Meeting a new family
It was an emotional moment for the matter-of-fact-mannered Hill.
“That day I discovered I had a family. I didn’t realize it.”
In 1984, he met Geraldine Facey, Alma’s last child, less than two years younger than Clint.
“She had no idea,” Hill said.
Facey knew her Paulson half-siblings, but says her mother never told her about having a baby in 1932.
“I didn’t find out about him until I was 50. It was really something, just the idea I had another sibling,” Facey said last week from her home in Marysville, Wash., just north of Seattle. “He looks like my Mom, from the picture I have of him.

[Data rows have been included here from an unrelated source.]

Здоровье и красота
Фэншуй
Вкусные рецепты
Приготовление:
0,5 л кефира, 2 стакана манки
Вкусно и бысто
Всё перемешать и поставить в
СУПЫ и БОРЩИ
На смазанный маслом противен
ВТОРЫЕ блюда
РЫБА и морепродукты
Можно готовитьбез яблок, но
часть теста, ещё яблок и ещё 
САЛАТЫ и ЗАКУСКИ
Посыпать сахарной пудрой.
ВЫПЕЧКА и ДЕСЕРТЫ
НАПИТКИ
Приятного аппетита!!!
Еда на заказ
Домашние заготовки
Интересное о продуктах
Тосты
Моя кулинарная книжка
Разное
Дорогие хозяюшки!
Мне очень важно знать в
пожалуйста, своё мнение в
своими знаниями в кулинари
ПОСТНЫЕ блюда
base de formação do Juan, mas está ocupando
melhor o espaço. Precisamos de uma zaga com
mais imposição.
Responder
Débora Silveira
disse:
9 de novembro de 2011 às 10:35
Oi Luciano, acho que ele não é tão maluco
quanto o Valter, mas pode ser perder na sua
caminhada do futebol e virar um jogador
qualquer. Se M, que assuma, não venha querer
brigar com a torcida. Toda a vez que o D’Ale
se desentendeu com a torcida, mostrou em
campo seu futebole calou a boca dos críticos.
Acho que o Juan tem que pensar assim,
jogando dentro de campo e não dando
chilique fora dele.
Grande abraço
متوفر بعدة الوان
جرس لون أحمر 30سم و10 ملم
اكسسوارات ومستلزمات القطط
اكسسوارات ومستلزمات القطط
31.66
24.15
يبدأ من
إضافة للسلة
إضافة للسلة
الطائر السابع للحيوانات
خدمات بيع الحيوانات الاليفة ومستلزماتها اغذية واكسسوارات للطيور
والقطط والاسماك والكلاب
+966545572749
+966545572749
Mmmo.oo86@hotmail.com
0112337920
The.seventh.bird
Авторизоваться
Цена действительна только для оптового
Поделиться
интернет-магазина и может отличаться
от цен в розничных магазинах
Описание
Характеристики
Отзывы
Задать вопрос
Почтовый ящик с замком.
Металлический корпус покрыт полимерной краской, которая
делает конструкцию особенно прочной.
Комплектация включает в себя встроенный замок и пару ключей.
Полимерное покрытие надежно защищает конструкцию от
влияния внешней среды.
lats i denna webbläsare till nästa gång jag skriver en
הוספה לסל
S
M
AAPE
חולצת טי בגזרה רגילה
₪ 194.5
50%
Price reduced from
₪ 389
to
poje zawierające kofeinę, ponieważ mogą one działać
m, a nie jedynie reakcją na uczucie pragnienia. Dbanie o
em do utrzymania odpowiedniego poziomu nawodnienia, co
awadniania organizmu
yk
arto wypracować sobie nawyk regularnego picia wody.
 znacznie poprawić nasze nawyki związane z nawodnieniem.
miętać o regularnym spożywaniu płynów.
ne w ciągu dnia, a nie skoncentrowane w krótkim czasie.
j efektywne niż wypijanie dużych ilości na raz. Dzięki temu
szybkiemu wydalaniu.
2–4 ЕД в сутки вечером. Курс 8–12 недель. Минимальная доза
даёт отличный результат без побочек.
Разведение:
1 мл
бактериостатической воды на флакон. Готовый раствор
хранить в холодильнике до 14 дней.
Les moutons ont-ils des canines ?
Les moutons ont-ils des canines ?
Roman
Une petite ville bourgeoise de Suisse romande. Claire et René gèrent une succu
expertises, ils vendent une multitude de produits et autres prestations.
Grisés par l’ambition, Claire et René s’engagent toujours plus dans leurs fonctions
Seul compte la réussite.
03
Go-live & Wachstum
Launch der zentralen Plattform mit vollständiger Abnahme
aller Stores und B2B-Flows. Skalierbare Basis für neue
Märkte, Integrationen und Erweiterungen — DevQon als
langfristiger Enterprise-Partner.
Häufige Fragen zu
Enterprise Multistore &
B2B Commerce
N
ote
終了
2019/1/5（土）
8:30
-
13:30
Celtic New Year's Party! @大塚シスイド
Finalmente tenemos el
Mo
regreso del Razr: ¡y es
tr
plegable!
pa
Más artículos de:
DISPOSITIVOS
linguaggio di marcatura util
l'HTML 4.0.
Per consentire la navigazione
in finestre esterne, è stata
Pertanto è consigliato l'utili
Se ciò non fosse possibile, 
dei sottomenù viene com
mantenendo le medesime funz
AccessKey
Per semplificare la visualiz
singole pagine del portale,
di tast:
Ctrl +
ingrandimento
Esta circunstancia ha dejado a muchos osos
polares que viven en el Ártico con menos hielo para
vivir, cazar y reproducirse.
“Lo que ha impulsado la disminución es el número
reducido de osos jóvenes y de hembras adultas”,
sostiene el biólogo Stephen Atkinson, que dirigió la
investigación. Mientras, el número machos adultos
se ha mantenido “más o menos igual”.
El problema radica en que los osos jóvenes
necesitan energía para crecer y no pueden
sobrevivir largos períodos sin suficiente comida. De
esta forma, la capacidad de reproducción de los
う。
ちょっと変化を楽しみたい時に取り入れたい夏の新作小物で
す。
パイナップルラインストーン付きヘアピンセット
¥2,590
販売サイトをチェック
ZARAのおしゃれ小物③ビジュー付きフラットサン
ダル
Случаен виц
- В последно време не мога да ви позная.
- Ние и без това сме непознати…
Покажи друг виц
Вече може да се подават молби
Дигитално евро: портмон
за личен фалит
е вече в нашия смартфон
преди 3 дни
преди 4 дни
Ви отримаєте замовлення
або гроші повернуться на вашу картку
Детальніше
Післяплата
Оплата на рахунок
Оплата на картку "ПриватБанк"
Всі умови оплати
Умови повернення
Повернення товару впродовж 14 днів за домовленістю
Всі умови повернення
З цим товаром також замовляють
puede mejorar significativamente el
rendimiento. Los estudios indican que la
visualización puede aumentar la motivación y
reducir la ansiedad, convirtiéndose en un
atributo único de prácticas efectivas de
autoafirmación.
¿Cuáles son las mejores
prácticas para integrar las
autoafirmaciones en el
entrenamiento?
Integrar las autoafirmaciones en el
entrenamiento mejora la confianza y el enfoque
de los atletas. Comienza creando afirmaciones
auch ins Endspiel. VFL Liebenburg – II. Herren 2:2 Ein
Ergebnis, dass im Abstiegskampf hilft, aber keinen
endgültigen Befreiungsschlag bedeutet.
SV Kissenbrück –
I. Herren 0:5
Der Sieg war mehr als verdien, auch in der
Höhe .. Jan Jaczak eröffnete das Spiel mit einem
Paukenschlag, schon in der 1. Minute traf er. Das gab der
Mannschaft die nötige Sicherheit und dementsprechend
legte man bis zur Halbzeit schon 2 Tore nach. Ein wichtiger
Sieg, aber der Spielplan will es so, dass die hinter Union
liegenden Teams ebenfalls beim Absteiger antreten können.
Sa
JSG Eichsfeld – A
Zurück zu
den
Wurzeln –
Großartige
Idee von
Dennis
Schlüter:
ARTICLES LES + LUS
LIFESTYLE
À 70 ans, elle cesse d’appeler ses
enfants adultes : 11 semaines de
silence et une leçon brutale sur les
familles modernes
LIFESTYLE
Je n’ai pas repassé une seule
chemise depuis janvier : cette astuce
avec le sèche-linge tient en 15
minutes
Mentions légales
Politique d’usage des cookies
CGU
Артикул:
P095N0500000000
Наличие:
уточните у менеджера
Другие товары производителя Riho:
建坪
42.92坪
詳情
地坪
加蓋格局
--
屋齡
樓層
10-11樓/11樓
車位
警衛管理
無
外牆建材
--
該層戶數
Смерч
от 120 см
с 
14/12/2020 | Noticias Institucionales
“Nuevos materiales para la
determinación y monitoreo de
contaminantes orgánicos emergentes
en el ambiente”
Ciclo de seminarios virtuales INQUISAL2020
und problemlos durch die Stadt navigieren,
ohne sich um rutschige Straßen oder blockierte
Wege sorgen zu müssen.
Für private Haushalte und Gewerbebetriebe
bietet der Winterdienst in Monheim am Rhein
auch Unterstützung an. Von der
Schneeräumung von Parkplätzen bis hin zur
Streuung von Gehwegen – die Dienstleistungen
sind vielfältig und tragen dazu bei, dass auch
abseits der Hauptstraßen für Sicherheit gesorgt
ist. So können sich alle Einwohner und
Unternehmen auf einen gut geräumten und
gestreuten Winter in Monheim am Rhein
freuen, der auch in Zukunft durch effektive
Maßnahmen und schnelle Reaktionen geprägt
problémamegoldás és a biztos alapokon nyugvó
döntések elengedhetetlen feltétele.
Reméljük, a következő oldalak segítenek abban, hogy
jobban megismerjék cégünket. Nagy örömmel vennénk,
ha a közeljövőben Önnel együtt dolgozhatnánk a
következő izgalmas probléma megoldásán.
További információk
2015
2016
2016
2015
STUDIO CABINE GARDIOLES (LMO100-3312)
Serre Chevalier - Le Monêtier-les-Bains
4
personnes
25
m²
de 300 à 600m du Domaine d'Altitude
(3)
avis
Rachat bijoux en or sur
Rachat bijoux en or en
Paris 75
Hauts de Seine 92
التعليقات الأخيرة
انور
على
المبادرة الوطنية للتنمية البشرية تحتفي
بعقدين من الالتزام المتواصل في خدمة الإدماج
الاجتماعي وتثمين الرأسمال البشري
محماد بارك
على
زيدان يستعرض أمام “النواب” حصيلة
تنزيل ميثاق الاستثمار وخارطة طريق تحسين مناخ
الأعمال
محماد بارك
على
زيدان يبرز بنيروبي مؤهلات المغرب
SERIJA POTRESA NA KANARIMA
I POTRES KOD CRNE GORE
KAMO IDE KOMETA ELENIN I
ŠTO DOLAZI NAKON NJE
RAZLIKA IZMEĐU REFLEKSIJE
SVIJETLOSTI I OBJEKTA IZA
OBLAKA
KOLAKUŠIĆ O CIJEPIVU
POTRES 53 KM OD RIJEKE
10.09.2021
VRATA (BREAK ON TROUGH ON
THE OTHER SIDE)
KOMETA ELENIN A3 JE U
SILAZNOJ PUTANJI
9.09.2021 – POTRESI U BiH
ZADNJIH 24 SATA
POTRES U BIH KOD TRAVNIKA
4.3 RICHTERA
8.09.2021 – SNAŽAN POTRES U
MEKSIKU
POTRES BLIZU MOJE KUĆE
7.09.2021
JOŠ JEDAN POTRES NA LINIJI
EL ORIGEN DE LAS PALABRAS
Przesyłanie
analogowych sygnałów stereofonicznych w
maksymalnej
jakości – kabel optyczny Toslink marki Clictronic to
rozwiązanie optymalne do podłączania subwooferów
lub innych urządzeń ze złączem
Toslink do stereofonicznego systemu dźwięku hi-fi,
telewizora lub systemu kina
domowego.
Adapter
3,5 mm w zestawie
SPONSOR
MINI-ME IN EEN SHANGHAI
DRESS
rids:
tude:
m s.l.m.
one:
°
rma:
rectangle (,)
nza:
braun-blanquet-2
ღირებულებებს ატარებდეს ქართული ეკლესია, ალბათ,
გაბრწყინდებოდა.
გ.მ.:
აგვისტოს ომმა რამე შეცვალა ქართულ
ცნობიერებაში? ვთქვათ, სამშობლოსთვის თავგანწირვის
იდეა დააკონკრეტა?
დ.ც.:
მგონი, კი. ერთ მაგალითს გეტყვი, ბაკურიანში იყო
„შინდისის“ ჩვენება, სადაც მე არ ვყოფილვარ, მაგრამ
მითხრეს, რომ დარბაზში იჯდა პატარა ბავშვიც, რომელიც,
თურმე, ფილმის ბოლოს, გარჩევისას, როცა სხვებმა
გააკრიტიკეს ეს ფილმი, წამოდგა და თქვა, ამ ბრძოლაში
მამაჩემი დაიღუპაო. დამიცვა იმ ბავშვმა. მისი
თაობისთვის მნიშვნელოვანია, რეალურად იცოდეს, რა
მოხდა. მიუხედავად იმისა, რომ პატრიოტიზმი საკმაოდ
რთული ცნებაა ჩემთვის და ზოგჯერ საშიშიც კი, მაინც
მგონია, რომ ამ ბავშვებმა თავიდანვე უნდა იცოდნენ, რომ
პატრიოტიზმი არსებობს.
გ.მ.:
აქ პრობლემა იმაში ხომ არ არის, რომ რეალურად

I have only seen him once.”
Hill also met Paulsons in and around Larimore, grandchildren of his mother from her first marriage, as well as his half-brother, Clarence Paulson, who died in 1986.
Everett Paulson of Larimore, also saw a family resemblance in his “new” uncle.
“Clint looked like my grandmother Alma.”
Facey can’t forget that day in 1963, too, that made her brother Clint a hero in the eyes of the nation, recognized for his courage and duty.
“I know exactly where I was, what I was doing, when I think back,” Facey said last week. “I was in my home and my mother was there with me. She was visiting with us. We both sat and watched it.”
Yet both had no inkling that the Secret Service agent they saw on the president’s limo and near Jackie Kennedy that long weekend into the funeral was their kin.
“She didn’t know, because I didn’t know,” Facey said of their mother, Alma. “I remember seeing it happen and I had no idea that was my brother. I didn’t know anything about him.”
Hill isn’t sure his birth mother ever realized who he was.
“At the time I met her, she had had a couple of strokes and didn’t have the ability to talk. I don’t know if she knew who I was at all.”
Alma died in 1984 in Northwood shortly after Hill’s visit.
She is buried in Bellevue Cemetery on the hill north of Larimore.
Gene Swanson and her family lived next door to Alma Broderson in the mid-1950s.
“She was a very sweet lady,” said Swanson, who heard only in recent years about the Clint Hill connection and that Alma would weep at times over the baby boy she had to give up. “She didn’t have a lot, no doubt about that,” Swanson said. “She babysat my son, Ron, when he was about three. Ron used to stand in the window, waiting for her and when he saw her, he would say, ‘Here comes my Broderson.’ He really liked her.”